Please make an exact copy of the lines from the one holding "re autour du" through the end of the data, both ends included, with no pictures.

━━━━━ Data extract ━━━━━

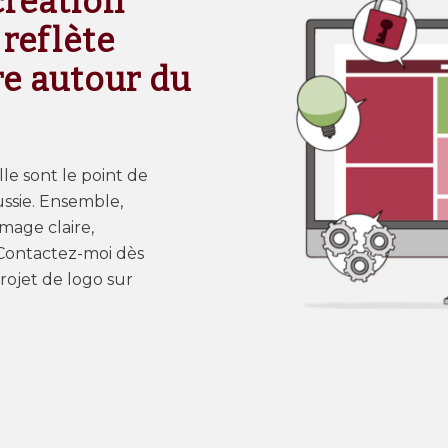
création
 reflète
re autour du
lle sont le point de
ssie. Ensemble,
mage claire,
 Contactez-moi dès
rojet de logo sur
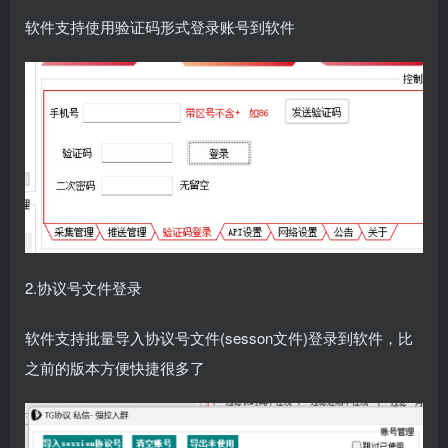
软件支持使用验证码形式登录账号到软件
2.协议号文件登录
软件支持批量导入协议号文件(sesson文件)登录到软件，比
之前的版本方便快捷很多了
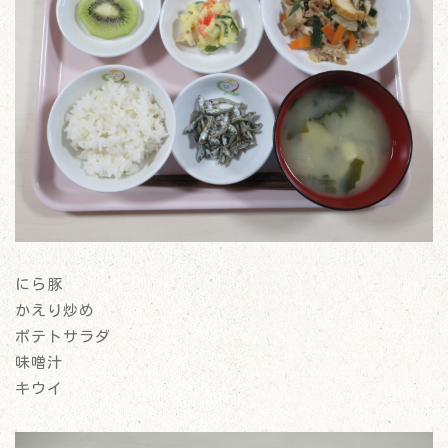
にら豚
かえり炒め
ポテトサラダ
味噌汁
キウイ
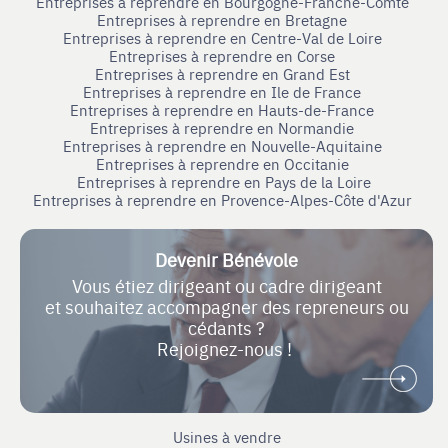
Entreprises à reprendre en Bourgogne-Franche-Comté
Entreprises à reprendre en Bretagne
Entreprises à reprendre en Centre-Val de Loire
Entreprises à reprendre en Corse
Entreprises à reprendre en Grand Est
Entreprises à reprendre en Ile de France
Entreprises à reprendre en Hauts-de-France
Entreprises à reprendre en Normandie
Entreprises à reprendre en Nouvelle-Aquitaine
Entreprises à reprendre en Occitanie
Entreprises à reprendre en Pays de la Loire
Entreprises à reprendre en Provence-Alpes-Côte d'Azur
Devenir Bénévole
Vous étiez dirigeant ou cadre dirigeant
et souhaitez accompagner des repreneurs ou
cédants ?
Rejoignez-nous !
Usines à vendre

━━━━━

▶ [Solution for this problem]
re autour du
lle sont le point de
ssie. Ensemble,
mage claire,
 Contactez-moi dès
rojet de logo sur
软件支持使用验证码形式登录账号到软件
2.协议号文件登录
软件支持批量导入协议号文件(sesson文件)登录到软件，比
之前的版本方便快捷很多了
にら豚
かえり炒め
ポテトサラダ
味噌汁
キウイ
Entreprises à reprendre en Bourgogne-Franche-Comté
Entreprises à reprendre en Bretagne
Entreprises à reprendre en Centre-Val de Loire
Entreprises à reprendre en Corse
Entreprises à reprendre en Grand Est
Entreprises à reprendre en Ile de France
Entreprises à reprendre en Hauts-de-France
Entreprises à reprendre en Normandie
Entreprises à reprendre en Nouvelle-Aquitaine
Entreprises à reprendre en Occitanie
Entreprises à reprendre en Pays de la Loire
Entreprises à reprendre en Provence-Alpes-Côte d'Azur
Devenir Bénévole
Vous étiez dirigeant ou cadre dirigeant
et souhaitez accompagner des repreneurs ou
cédants ?
Rejoignez-nous !
Usines à vendre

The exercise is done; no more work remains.